Parker Wotherspoon had open space ahead of the left point and walked in, but Hill blocked away his wrist shot aimed for the top left (near) corner, and Vegas was off to the races on a 3-on-1. Jonathan Marchessault carried down right wing, but Carlo picked off his pass to the middle, and the Bruins escaped further damage.
Shots after two periods: 24-23 Boston.
THIRD PERIOD
Big shift for Vegas, but Kolesar off for crosschecking Wotherspoon to the ice at 3:08. Bruins to the powerplay for the first time tonight. Delay for Swayman (equipment … left skate or pad strap).
The Bruins put on a great puck-possession display but forgo shooting the puck until the balcony starts screaming at the players. Finally, Hill stops a goalmouth feed to Marchand. Now Pastrnak has a bouncing puck in the high slot, this is trouble. Chandler Stephenson takes off with it with help from Roy and beats Swayman over the glove to tie the game 4-4 at the 5:01 mark. Second short-handed goal of the season for Stephenson.
This crowd has gone silent.
Vegas pressures the Bruins, but when Boston finally gets back on the attack Lauko frees up the puck with help from Boqvist and Brazeau. McAvoy, who seems to be out there a lot in the third period, takes the relay and finds Boqvist wide open, but he waits as Hill cuts down the angle and a hard shot won’t get through.
Pastrnak complains to the ref about a shove from Cotter as he was on the chase to the end boards. Then Boqvist got dumps outside the Vegas zone, and Sheldon Remphal goes to the box with 6:25 left in regulation.
Bruins get another powerplay late in a 4-4 game.
Pastrnak fans on the puck at the right point, but the Bruins are regrouping so not a break for Vegas, Hill stops Zacha from the left circle.

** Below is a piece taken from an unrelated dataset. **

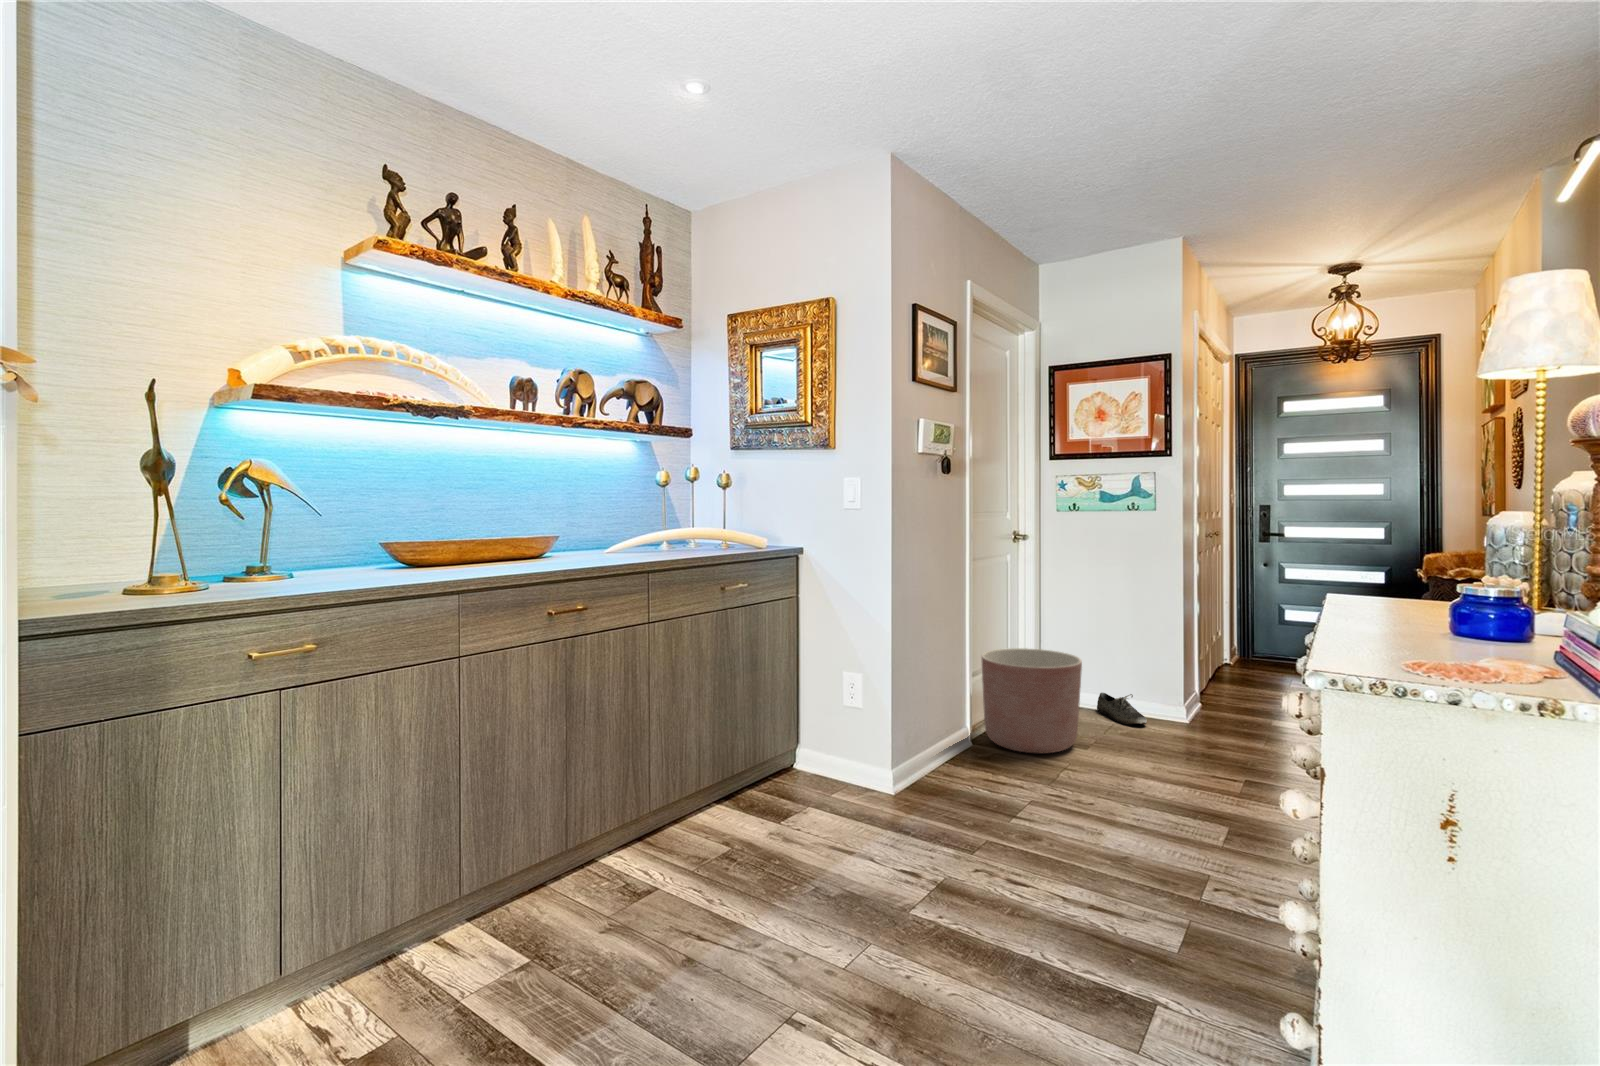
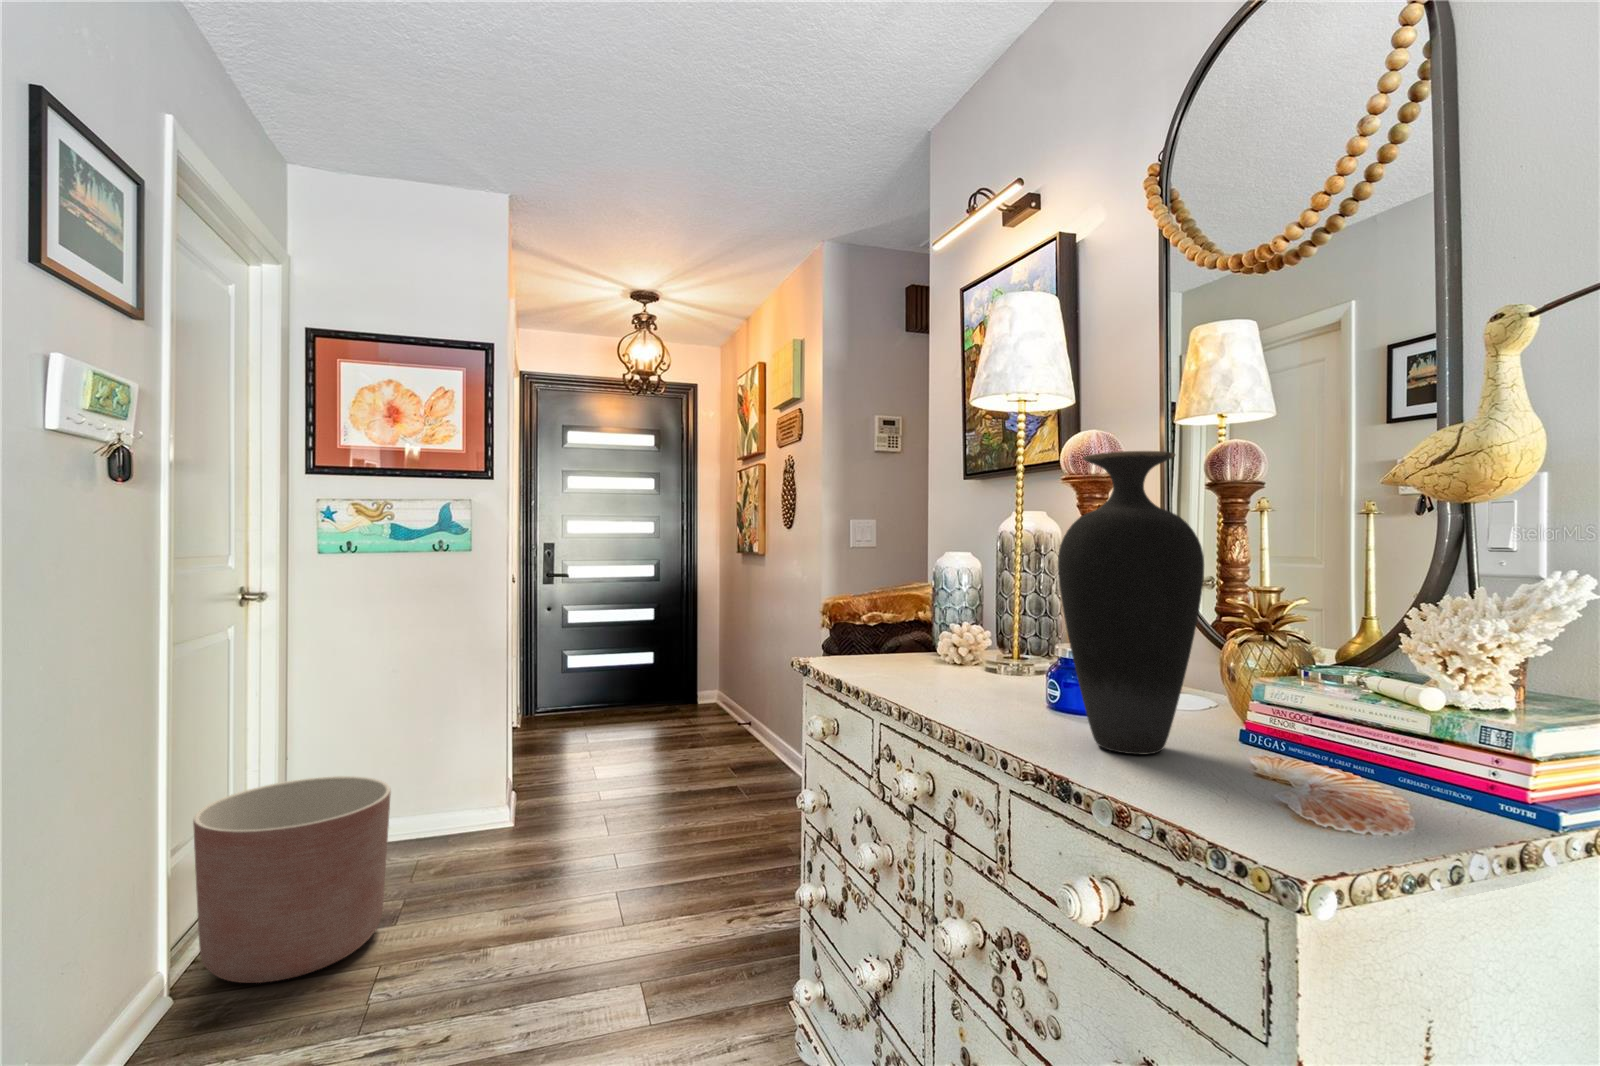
vase: none [1363,442,1480,644] -> present [1058,451,1204,755]
shoe: present [1097,693,1147,724] -> none [387,807,468,856]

Mason Lohrei finds daylight from the right circle wide of the dot with 12 seconds left on the PIM and 4:37 left in regulation time. 5-4 Boston.
Bad icing call against the Bruins, but they win the draw and will make Vegas go 200 feet.
DeBrusk has his legs over the boards on a change and he almost gets hit by a Vegas pass at the Boston bench (contact would have been too many men on the ice). Instead, it was icing on Vegas. Just missed him.
Here comes Vegas’s big chance, as Matt Grzelcyk is whistled off with 2:59 left in the third period. Bruins lead, 5-4.
Vegas to the powerplay…
Marchand with a short-handed bid, save Hill, but faceoff in the Vegas end. 1:33 left on Grzelcyk’s PIM, 2:31 on the game clock. Bruce Cassidy calls uses his timeout, obviously a big part of it to set a strategy for getting Hill out of the net for a sixth attacker.
Hill to the bench with 1:45 left in the game and 45 seconds on Grzelcyk’s penalty for holding the opponent’s stick.
Big scrum in front, Swayman freezes the puck.
Jim Montgomery uses his timeout with 1:38 left (40 seconds on Grizz).
Coyle wins the draw, Bruins clear. Vegas gets it back, Stephenson, save Swayman. That was it. Grizz is out, so’s the puck.
Vegas cuts off the halfwall plays and gets another shot, but it sizzles wide of the far post.
Faceoff in the Bruins zone with 12.9 seconds. Coyle didn’t win the draw, but he blocked the final shot, and the Bruins finally survive a comeback bid, this one from the defending Stanley Cup champion. Bruins win, 5-4.